Apa yang sudah aku lakukan pada gadis itu? Pantasan saja Damar begitu nggak menyukai bi Yuni dan Naira. Dengan bodohnya aku malah lebih mempercayai bi Yuni dan Naira dengan fitnah yang mereka buat-buat.
Nyonya Zahirah membatin dengan penuh penyesalan.
"Maafkan mama, Damar, Quin," lirihnya masih dengan kepala tertunduk.
Setelah berada di restoran itu selama kurang lebih satu jam, akhirnya nyonya Zahirah dan Nadine meninggalkan restoran itu.

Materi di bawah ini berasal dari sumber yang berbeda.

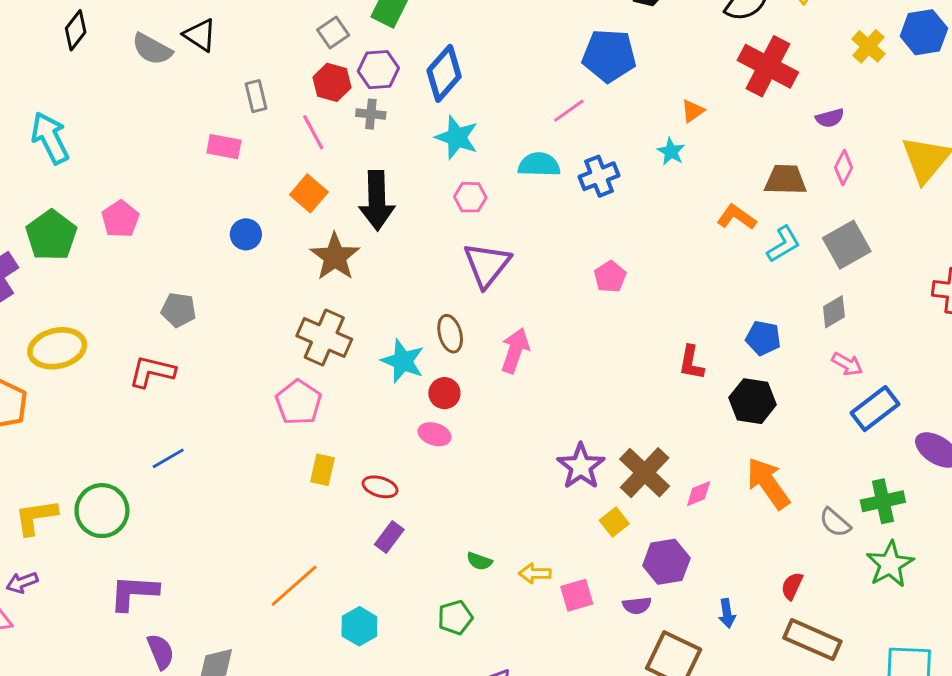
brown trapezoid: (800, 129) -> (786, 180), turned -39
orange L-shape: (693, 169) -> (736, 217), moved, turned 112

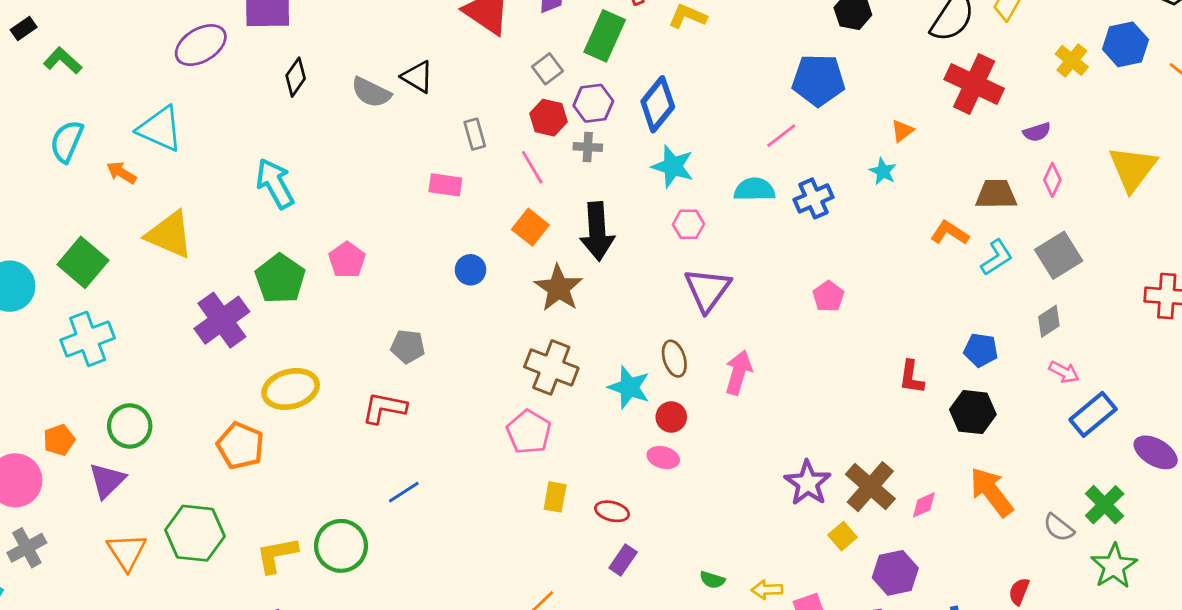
green cross: (883, 501) -> (1105, 505), turned -30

Sesaat setelah berada di dalam mobil, ia langsung bertanya kepada sang supir, apakah dia yang mengantar suami dan putrinya tadi pagi ke bandara.
Dengan menganggukkan kepala sebagai isyarat, nyonya Zahirah hany bisa menghela nafasnya.
"Apa benar bapak ke Jepang karena urusan bisnis? Kenapa bisa bersamaan dengan Sofia?" selidiknya.
"Yang saya tahu, tuan memang mengatakan seperti itu pada saya Nyonya," bohong Ucup dengan sedikit gugup.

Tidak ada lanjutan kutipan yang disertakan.